This weekend I got a call from one of my clients. Her computer was broken and would not boot up. I took a drive over (yes, I do make house calls) and looked the machine over.
After turning the machine on it would try to boot into Windows XP, flash a blue screen and reboot. Using a cell phone camera I grabbed a picture of the blue screen in the nano-second of which it remained on screen.
The error message pointed me in the direction of a hard disk failure so she sent her son out to buy a new hard drive. I asked her for her XP disk so I could boot up the recovery console but this was an HP machine and you know what that means.
All of the recovery data is on the hard disk in a hidden partition and on seven CD-ROMs. There is no XP install disk. The XP recovery console is designed to load from the hard drive, which is currently out of my reach.
I loaded up Knoppix intending to download an XP recovery CD or floppies but her computer used a USB wi-fi adapter, something that Linux requires you to use ndiswrapper with to work.
I drove home (should have brought the computer with me) and spent a few hours making some recovery floppies (every third floppy I used was good). Once I had my XP recovery floppies all made I drove back. I put the first floppy in and wham, I/O error. Yeah, the floppies failed.
All the copies of XP I have at home are OEM disks. This means that if I took a Gateway OEM XP disk and put it in the HP machine it would start to boot and then send me an error message telling me that I can not use the disk in a non-Gateway machine. Yeah, the original machine I got that OEM disk with is now dead but I can not re-use the software in another computer.

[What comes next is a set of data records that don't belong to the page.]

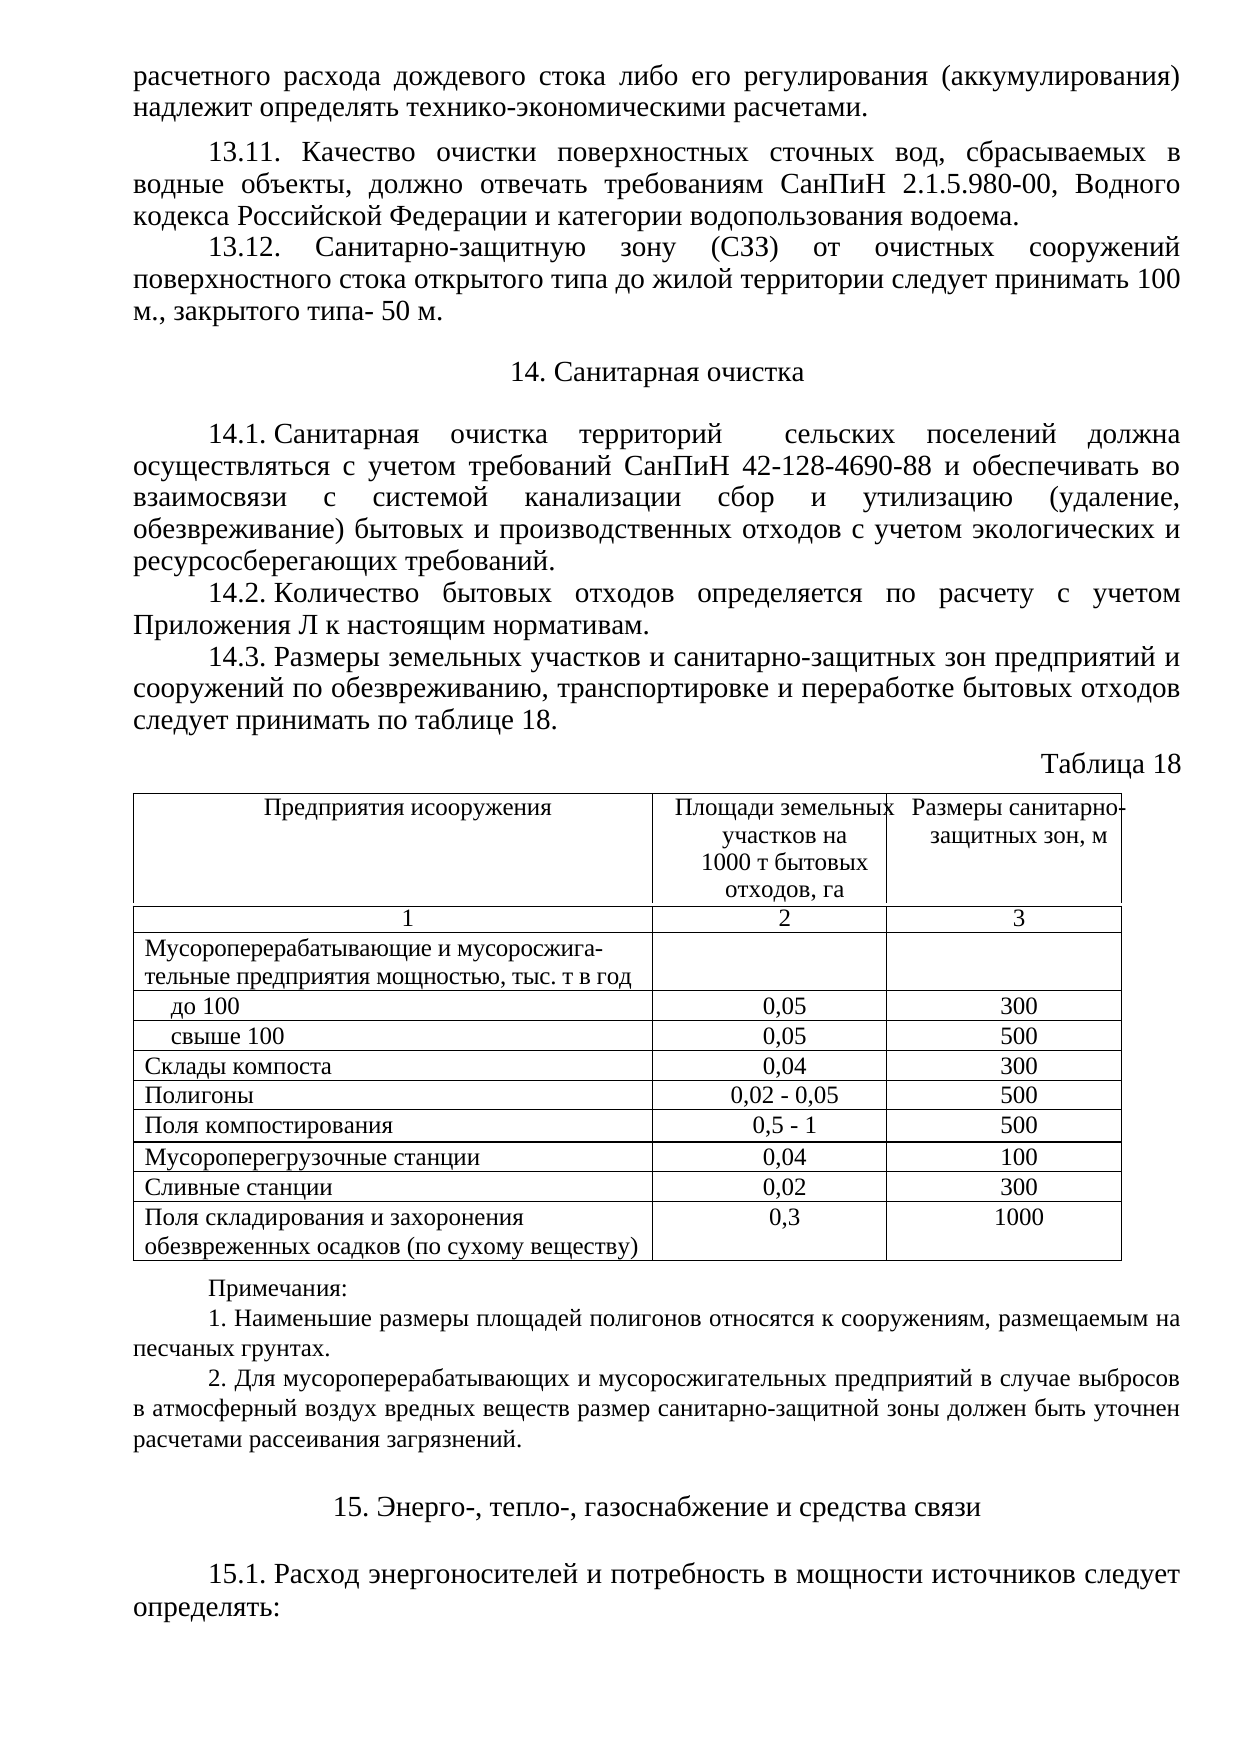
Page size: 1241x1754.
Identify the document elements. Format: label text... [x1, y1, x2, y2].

table_cell 300 [887, 991, 1121, 1020]
table_cell Сливные станции [134, 1172, 652, 1201]
text 14.3. Размеры земельных участков и санитарно-защитных зон предприятий и сооружений по обезвреживанию, транспортировке и переработке бытовых отходов следует принимать по таблице 18. [133, 641, 1181, 736]
table_cell 500 [887, 1110, 1121, 1141]
table_cell Склады компоста [134, 1051, 652, 1079]
table_header Площади земельных участков на 1000 т бытовых отходов, га [653, 794, 886, 903]
table_cell 0,02 [653, 1172, 886, 1201]
table_cell 0,04 [653, 1051, 886, 1079]
table_cell 500 [887, 1021, 1121, 1050]
text 14.1. Санитарная очистка территорий сельских поселений должна осуществляться с учетом требований СанПиН 42-128-4690-88 и обеспечивать во взаимосвязи с системой канализации сбор и утилизацию (удаление, обезвреживание) бытовых и производственных отходов с учетом экологических и ресурсосберегающих требований. [133, 418, 1181, 577]
table_cell 100 [887, 1143, 1121, 1171]
text 15.1. Расход энергоносителей и потребность в мощности источников следует определять: [133, 1556, 1181, 1623]
table_cell 300 [887, 1051, 1121, 1079]
text 13.11. Качество очистки поверхностных сточных вод, сбрасываемых в водные объекты, должно отвечать требованиям СанПиН 2.1.5.980-00, Водного кодекса Российской Федерации и категории водопользования водоема. [133, 136, 1181, 231]
table_cell 0,04 [653, 1143, 886, 1171]
table_cell 0,5 - 1 [653, 1110, 886, 1141]
table_cell 0,02 - 0,05 [653, 1081, 886, 1109]
text Таблица 18 [133, 748, 1181, 780]
table_cell 1000 [887, 1202, 1121, 1259]
table_header 1 [134, 907, 652, 932]
table_cell Полигоны [134, 1081, 652, 1109]
table_cell Мусороперерабатывающие и мусоросжига- тельные предприятия мощностью, тыс. т в год [134, 933, 652, 990]
text 14.2. Количество бытовых отходов определяется по расчету с учетом Приложения Л к настоящим нормативам. [133, 577, 1181, 641]
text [133, 59, 1181, 123]
text 15. Энерго-, тепло-, газоснабжение и средства связи [133, 1489, 1181, 1522]
table_cell [887, 933, 1121, 990]
table_cell 0,3 [653, 1202, 886, 1259]
table_cell 300 [887, 1172, 1121, 1201]
table_cell 0,05 [653, 1021, 886, 1050]
text Примечания: [133, 1273, 1181, 1302]
table_cell 0,05 [653, 991, 886, 1020]
text 2. Для мусороперерабатывающих и мусоросжигательных предприятий в случае выбросов в атмосферный воздух вредных веществ размер санитарно-защитной зоны должен быть уточнен расчетами рассеивания загрязнений. [133, 1363, 1181, 1452]
table_header Размеры санитарно-защитных зон, м [887, 794, 1121, 903]
table_header 3 [887, 907, 1121, 932]
table_header Предприятия исооружения [134, 794, 652, 903]
text 14. Санитарная очистка [133, 356, 1181, 388]
table_cell свыше 100 [134, 1021, 652, 1050]
table_cell Мусороперегрузочные станции [134, 1143, 652, 1171]
table_cell Поля компостирования [134, 1110, 652, 1141]
text 13.12. Санитарно-защитную зону (СЗЗ) от очистных сооружений поверхностного стока открытого типа до жилой территории следует принимать 100 м., закрытого типа- 50 м. [133, 231, 1181, 327]
text 1. Наименьшие размеры площадей полигонов относятся к сооружениям, размещаемым на песчаных грунтах. [133, 1303, 1181, 1362]
table_cell Поля складирования и захоронения обезвреженных осадков (по сухому веществу) [134, 1202, 652, 1259]
table_cell 500 [887, 1081, 1121, 1109]
table_cell до 100 [134, 991, 652, 1020]
table_header 2 [653, 907, 886, 932]
table_cell [653, 933, 886, 990]
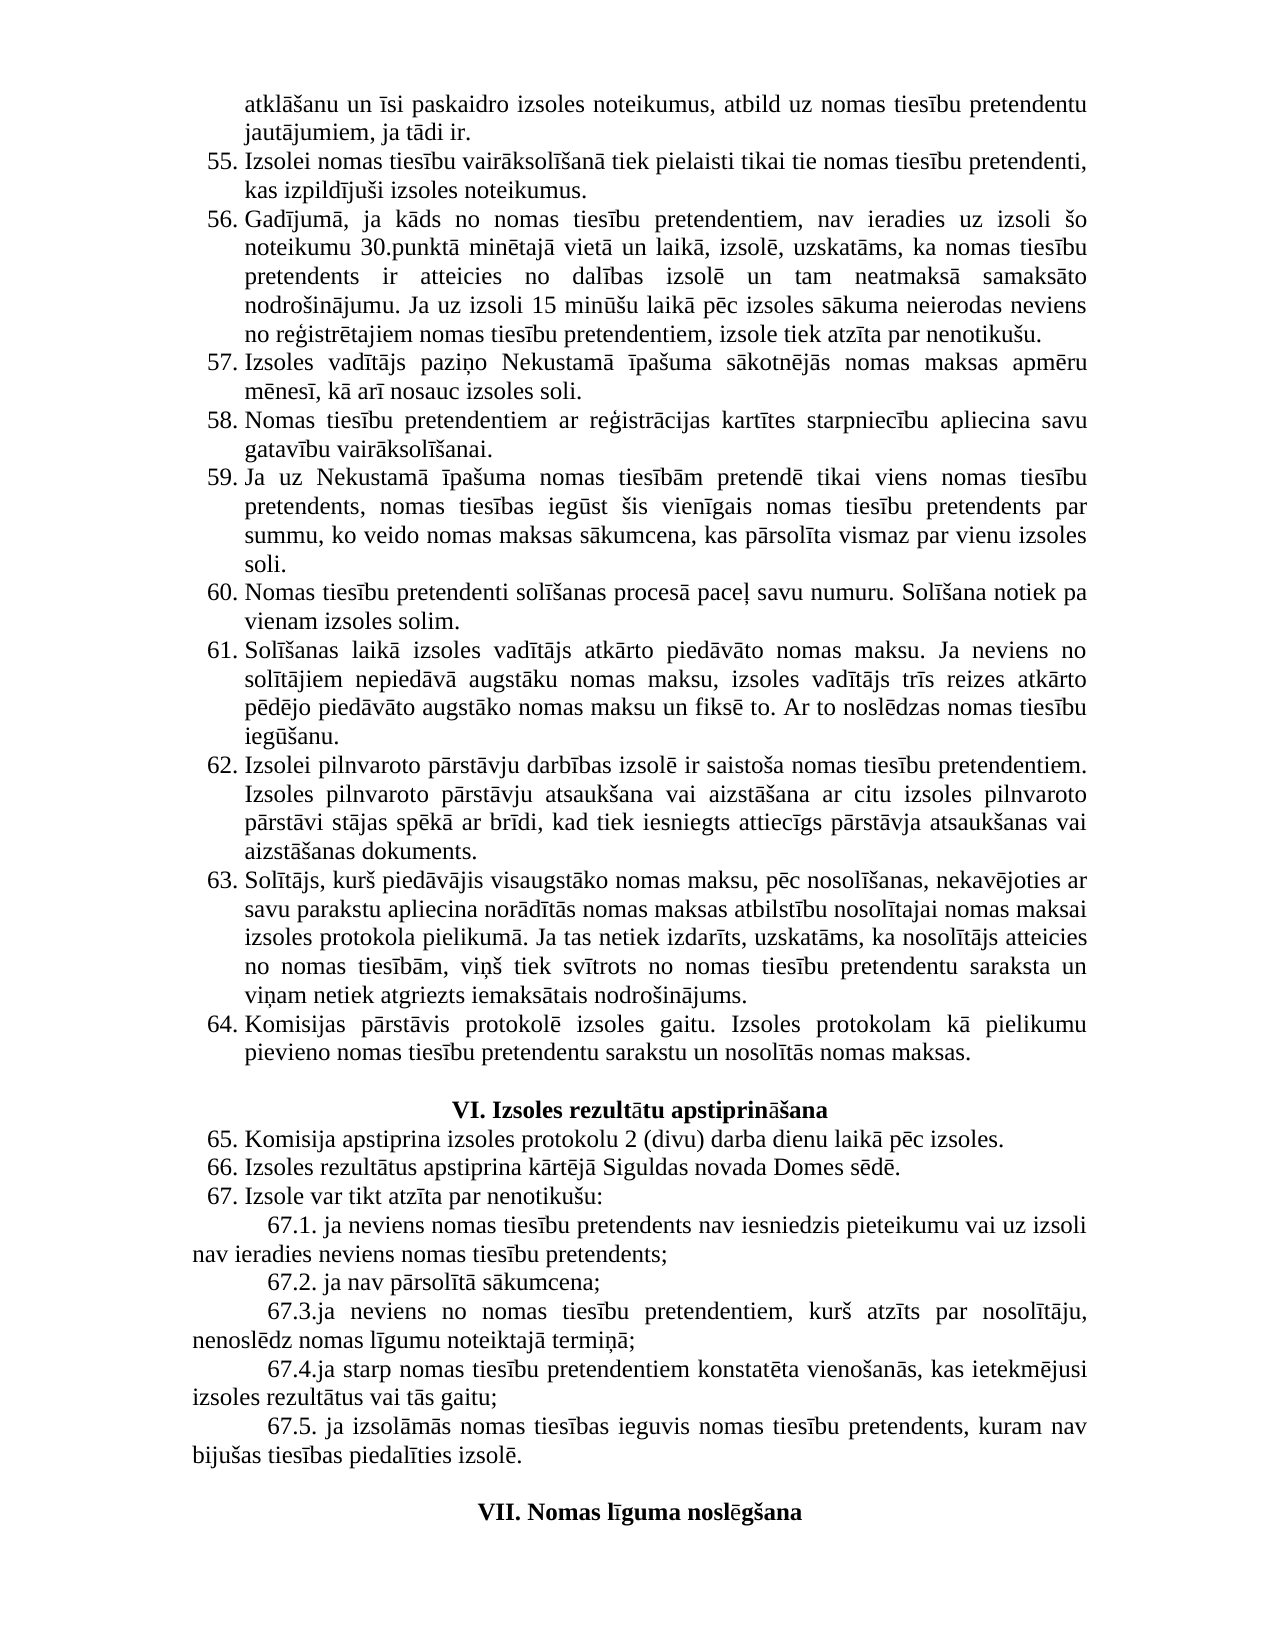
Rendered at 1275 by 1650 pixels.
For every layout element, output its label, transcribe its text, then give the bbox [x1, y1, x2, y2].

list Gadījumā, ja kāds no nomas tiesību pretendentiem, nav ieradies uz izsoli šo noteikumu 30.punktā minētajā vietā un laikā, izsolē, uzskatāms, ka nomas tiesību pretendents ir atteicies no dalības izsolē un tam neatmaksā samaksāto nodrošinājumu. Ja uz izsoli 15 minūšu laikā pēc izsoles sākuma neierodas neviens no reģistrētajiem nomas tiesību pretendentiem, izsole tiek atzīta par nenotikušu. [207, 204, 1087, 347]
text VI. Izsoles rezultātu apstiprināšana [192, 1095, 1087, 1124]
list Komisija apstiprina izsoles protokolu 2 (divu) darba dienu laikā pēc izsoles. [207, 1124, 1087, 1152]
list Izsoles rezultātus apstiprina kārtējā Siguldas novada Domes sēdē. [207, 1152, 1087, 1181]
list 67.2. ja nav pārsolītā sākumcena; [192, 1267, 1087, 1296]
list Ja uz Nekustamā īpašuma nomas tiesībām pretendē tikai viens nomas tiesību pretendents, nomas tiesības iegūst šis vienīgais nomas tiesību pretendents par summu, ko veido nomas maksas sākumcena, kas pārsolīta vismaz par vienu izsoles soli. [207, 462, 1087, 577]
list 67.4.ja starp nomas tiesību pretendentiem konstatēta vienošanās, kas ietekmējusi izsoles rezultātus vai tās gaitu; [192, 1354, 1087, 1411]
list Izsole var tikt atzīta par nenotikušu: [207, 1181, 1087, 1210]
list Solītājs, kurš piedāvājis visaugstāko nomas maksu, pēc nosolīšanas, nekavējoties ar savu parakstu apliecina norādītās nomas maksas atbilstību nosolītajai nomas maksai izsoles protokola pielikumā. Ja tas netiek izdarīts, uzskatāms, ka nosolītājs atteicies no nomas tiesībām, viņš tiek svītrots no nomas tiesību pretendentu saraksta un viņam netiek atgriezts iemaksātais nodrošinājums. [207, 865, 1087, 1009]
list 67.3.ja neviens no nomas tiesību pretendentiem, kurš atzīts par nosolītāju, nenoslēdz nomas līgumu noteiktajā termiņā; [192, 1296, 1087, 1354]
list Izsolei nomas tiesību vairāksolīšanā tiek pielaisti tikai tie nomas tiesību pretendenti, kas izpildījuši izsoles noteikumus. [207, 146, 1087, 204]
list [207, 89, 1087, 146]
list Nomas tiesību pretendenti solīšanas procesā paceļ savu numuru. Solīšana notiek pa vienam izsoles solim. [207, 577, 1087, 635]
list Izsolei pilnvaroto pārstāvju darbības izsolē ir saistoša nomas tiesību pretendentiem. Izsoles pilnvaroto pārstāvju atsaukšana vai aizstāšana ar citu izsoles pilnvaroto pārstāvi stājas spēkā ar brīdi, kad tiek iesniegts attiecīgs pārstāvja atsaukšanas vai aizstāšanas dokuments. [207, 750, 1087, 865]
list Nomas tiesību pretendentiem ar reģistrācijas kartītes starpniecību apliecina savu gatavību vairāksolīšanai. [207, 405, 1087, 462]
list 67.5. ja izsolāmās nomas tiesības ieguvis nomas tiesību pretendents, kuram nav bijušas tiesības piedalīties izsolē. [192, 1411, 1087, 1469]
list Solīšanas laikā izsoles vadītājs atkārto piedāvāto nomas maksu. Ja neviens no solītājiem nepiedāvā augstāku nomas maksu, izsoles vadītājs trīs reizes atkārto pēdējo piedāvāto augstāko nomas maksu un fiksē to. Ar to noslēdzas nomas tiesību iegūšanu. [207, 635, 1087, 750]
list Komisijas pārstāvis protokolē izsoles gaitu. Izsoles protokolam kā pielikumu pievieno nomas tiesību pretendentu sarakstu un nosolītās nomas maksas. [207, 1009, 1087, 1066]
text VII. Nomas līguma noslēgšana [192, 1497, 1087, 1526]
list Izsoles vadītājs paziņo Nekustamā īpašuma sākotnējās nomas maksas apmēru mēnesī, kā arī nosauc izsoles soli. [207, 347, 1087, 405]
list 67.1. ja neviens nomas tiesību pretendents nav iesniedzis pieteikumu vai uz izsoli nav ieradies neviens nomas tiesību pretendents; [192, 1210, 1087, 1267]
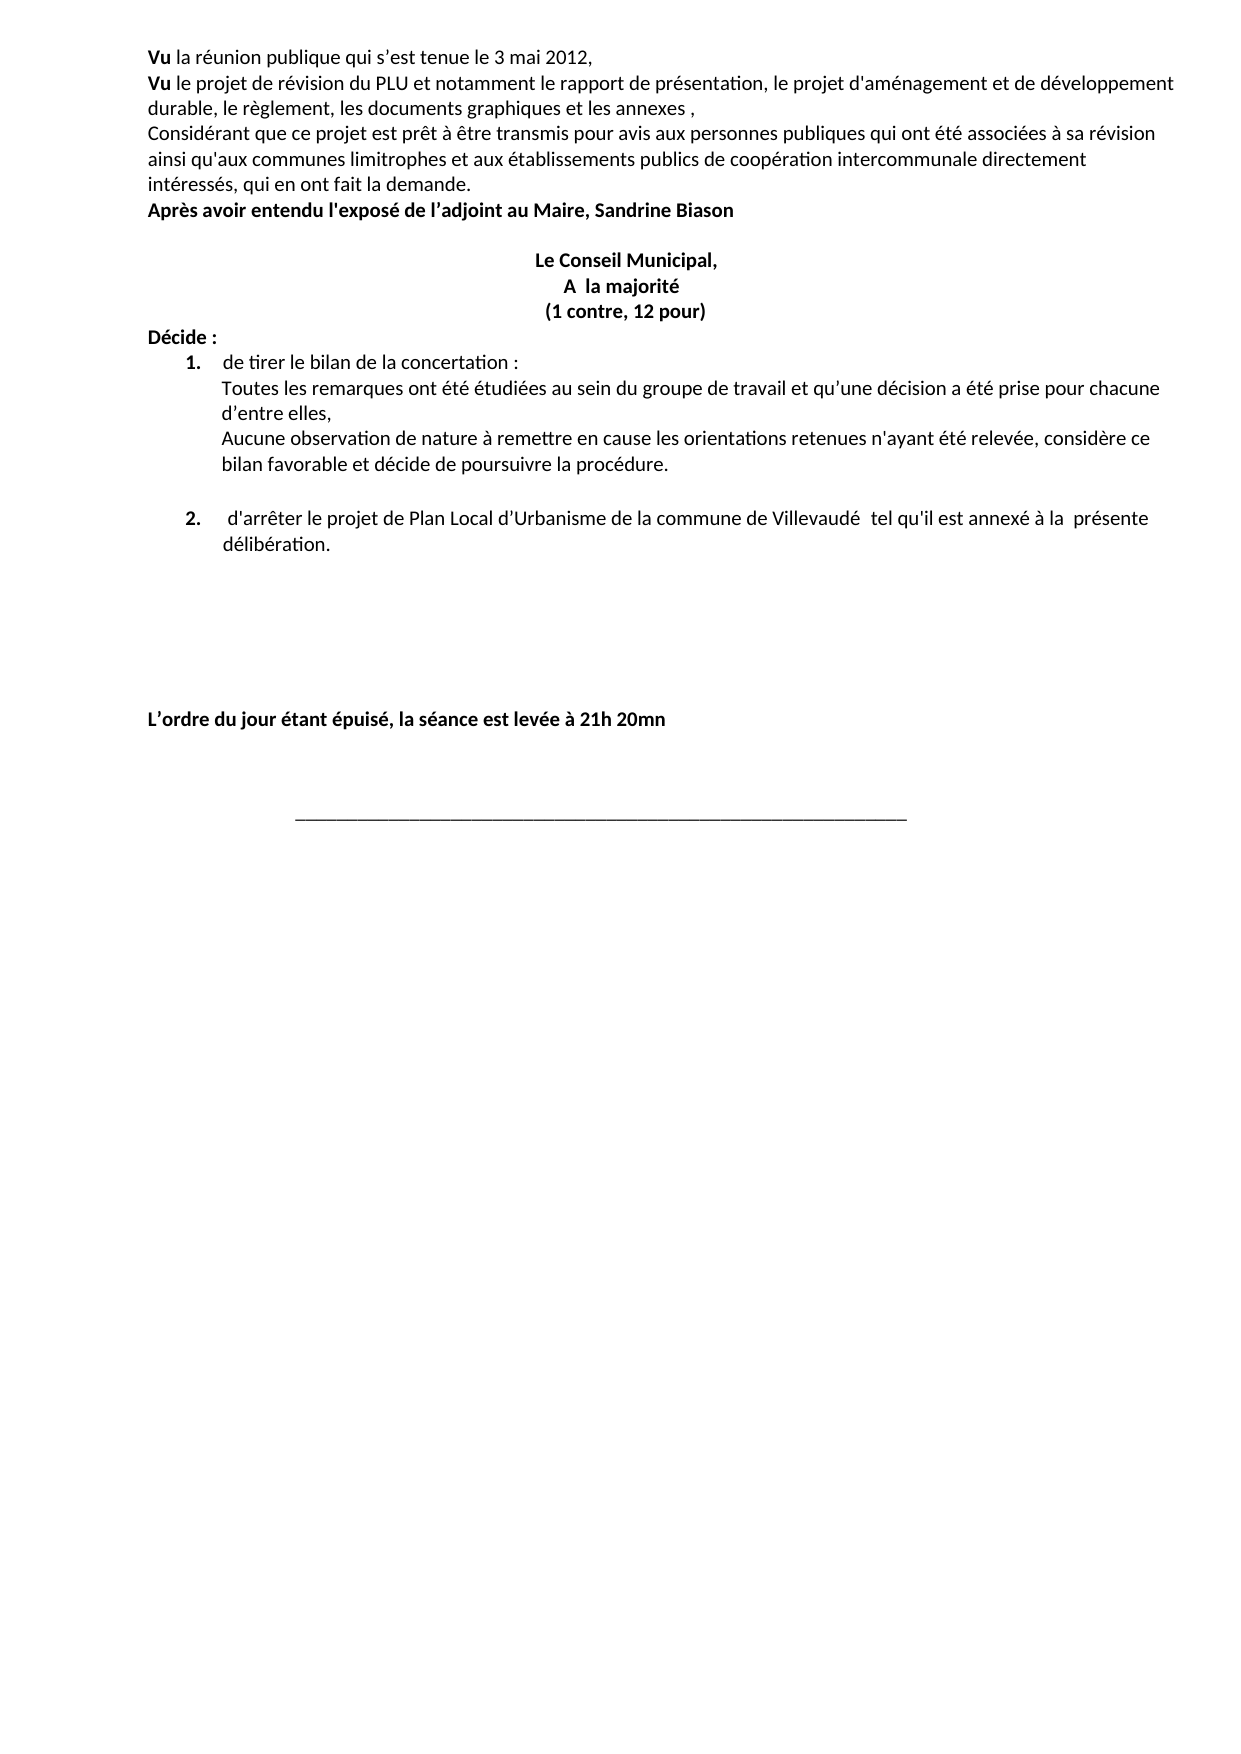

We now had a 160GB hard drive to put in her machine to replace the flaky one that I still could not access. According to the box it came with some disk tools including a disk cloning tool. The instruction manual said I could boot from the CD if the machine did not have Windows installed so I did, and failed.
Every application I tried to run from the hard drive's bootable CD told me I needed Windows to run it. WTF? The software on the CD should be OS independent!
Having had enough of this I packed up the computer and took it home to work on (which I should have done from the start). When I got home I put the bad drive into my one XP machine (my newer machines do not have IDE) and turned it on. After running scandisk and fixing a bunch of errors and marking other sectors as bad I had the drive in a bootable state.
I put the drive back into her machine and it came right up. I loaded the drive cloning software and moved all 45GB of data onto the new drive. Several hours later everything was copied and the machine was fixed.
What really had me mad is that I knew exactly what programs I needed to get the machine working and the XP recovery console would have fixed the problems and gotten me to a point where I could copy the old files to the new drive. The problem was that all those OEM disks either did not have the recovery console because they were of the "idiot disk" type or they were vender-locked. That is why I hate OEM disks.